Mike: "OK. Can somebody explain that for me in their own words. What does that mean? What was Isaac Newton telling us?"
The valuable part, the learning part of it, is when we then discuss and talk about it.
Student: "The momentum of the cart..."
Student: "will accelerate as it went down."
Student: "Gravity will work as an outside force."
Student: "Newton's third law of motion explains"
Student: "when the egg and the cart hit the barrier"
Student: "the inertia of the barrier will cause the cart to bounce back, and"
Mike: Vocabulary kind of floats on a sea of talk. And, so what I'm really trying to do is just get them to use the words as much as possible.
"Let's take a look at question number 1. So, what we're going to do is..."
So today's lesson, the first question that the students investigate is the idea of "What happens as the egg and cart travel down the ramp?"
Student: "The cart will increase acceleration as it travels down the ramp."
Mike: It's really based on Newton's first law of motion, the idea that objects in motion stay in motion.

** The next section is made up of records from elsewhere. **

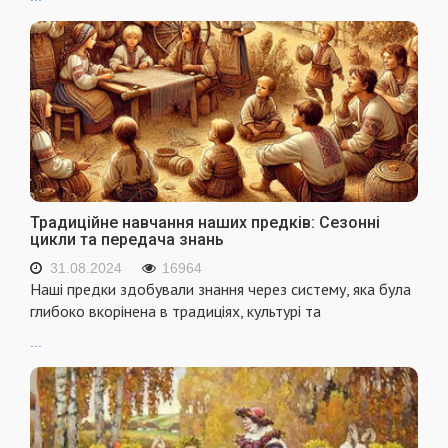
Традиційне навчання наших предків: Сезонні
цикли та передача знань
31.08.2024
16964
Наші предки здобували знання через систему, яка була
глибоко вкорінена в традиціях, культурі та
...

We talk about acceleration, things like that.
"Both the cart and the egg will what?"
Student: "Build up momentum"
Mike: "OK. I think that's a pretty good prediction. I would like to hear two of our main vocabulary words incorporated here that I'm not hearing so far. What are the two main vocabulary words?"
All: "Force. Motion."
Mike: "Do those belong in here somewhere?"
Mike: "All right. So, somebody tell me where we can incorporate those words into our prediction."
Student: "The pull of the gravity."
Mike: "Yep. So, we could add 'gravity is pulling on both the egg and cart.' "
I'm trying to get the rest of the class to comment on what's good in here. Who can tell what's missing in here? Who wants to change something in here? And, so we actually end up going through, like, just changing some words, maybe adding something new, so that we develop as a class. OK, here's what a good prediction, um, would look like.
"Yameleth, read me question number two please."
The second question shifts and asks them what happens just at the moment of that collision between the cart and the barrier. This is more of a demontration really of Newton's third law of motion that
Student: "Every, every action has a reaction."
Mike: "And what about that reaction needs to be.."
Mike: "Equal and opposite reaction. So we're expecting that the cart is going to... Richard."
Richard: "The cart will bounce back, then go back, hit the barrier again, and stop."'
Mike: "OK. So, we're expecting the cart is going to bounce, and then stop."
And, then Newton's first law, which tells us the egg, since it's not being stopped, should continue in motion.
Student: "The momentum the cart had transferred to the egg. Since the barrier did not hit the egg, it was still in motion, and the extra momentum caused the egg to have more force as it flew off the cart.
Mike: "That sounded really good."
The third question is asking 'What happens just at the moment that the egg collides with the floor?'
Student: "It flew forward, and gravity's force pushed it down, forcing the egg to collide against the floor."
Mike: "And why is it gonna crack? It's just gonna crack because of force, right? Because the force of the, the eggshell, which is actually pushing out, is holding the egg together, is not gonna be as strong as the force of the floor.
After we've made our predictions,
"Last words on the egg?"
Mike: Then it's time to do the demonstration.
"Here's the egg; he looks completely terrified."
The joy factor is really important. If they kids are not having fun, it doesn't matter what you're talking about. They're not gonna pay attention.
"All right. Here we go. All right. Ready? 1...2...3…"
It's also fun. I mean it's just purely fun.
All: "OOHH!!" (Laughter)
Mike: "Brutal! Brutal! That one was perfect!"
I make sure that the safety part of it is also, it's hyped.
"Serious brain injuries..."
Student: "Is he alive?"
Mike: "Is he alive? I doubt it."
When we talk about why do you need to wear a helmet, the kids, they get it.
"Like, pretty massive cracks. You got some good ooze coming out of it there."
A decision like wearing a bicycle helmet, uh, is a really good one.